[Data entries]
+ + + + + + +

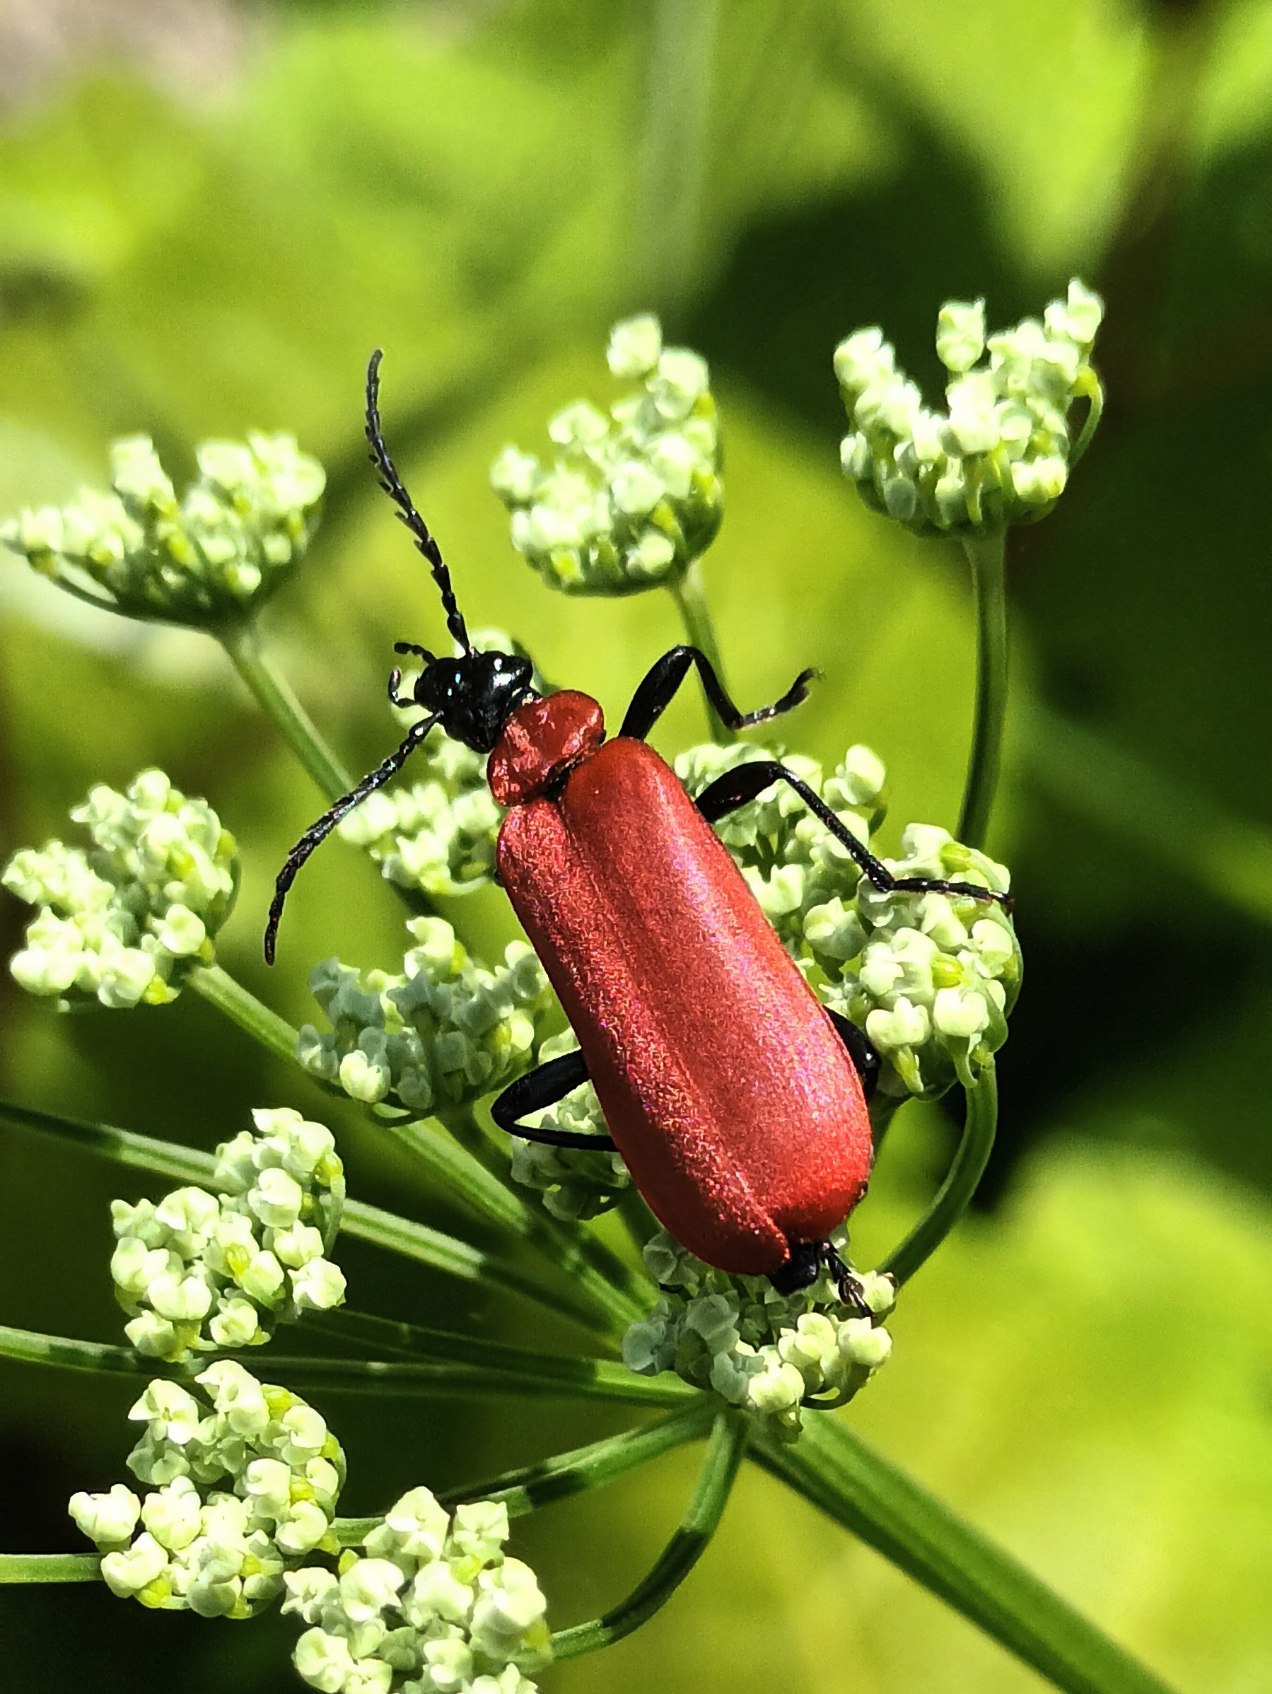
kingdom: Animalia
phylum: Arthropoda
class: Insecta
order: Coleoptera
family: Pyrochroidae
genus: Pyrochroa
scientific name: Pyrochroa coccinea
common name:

+ + + + + + +

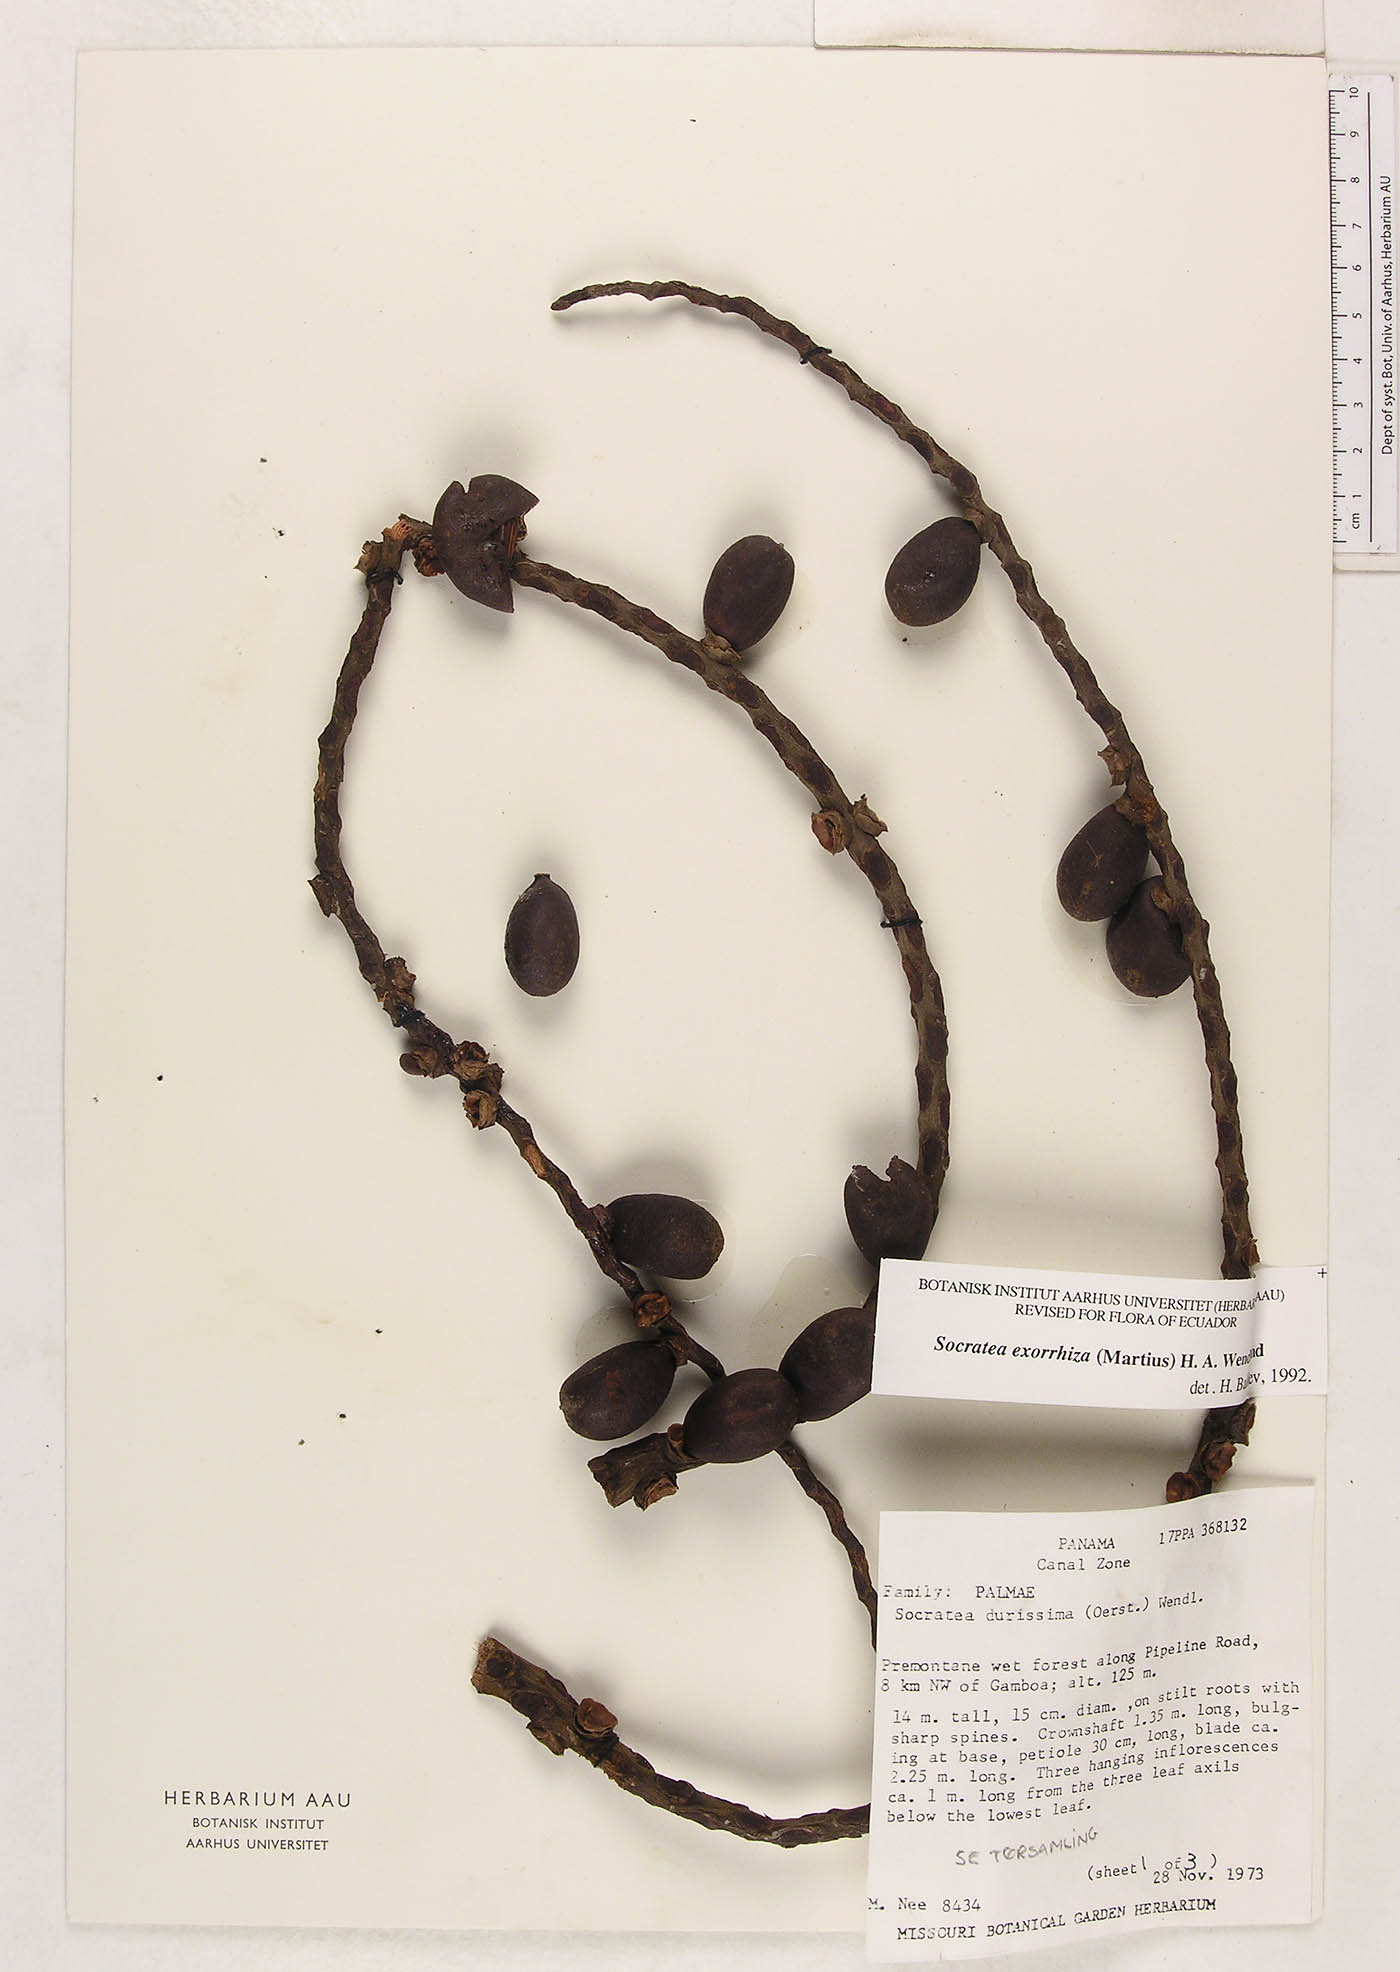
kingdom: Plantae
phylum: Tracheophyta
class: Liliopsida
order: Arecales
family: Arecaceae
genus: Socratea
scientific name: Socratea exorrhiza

+ + + + + + +

● **Exercise requirements**: Update the stretch from the line containing "kingdom: Animalia" through the line containing "scientific name: Pyrochroa coccinea" by replacing "scientific name" with "species name" and leaving everything else unchanged. Return only those lines.

● **Correct result**:
kingdom: Animalia
phylum: Arthropoda
class: Insecta
order: Coleoptera
family: Pyrochroidae
genus: Pyrochroa
species name: Pyrochroa coccinea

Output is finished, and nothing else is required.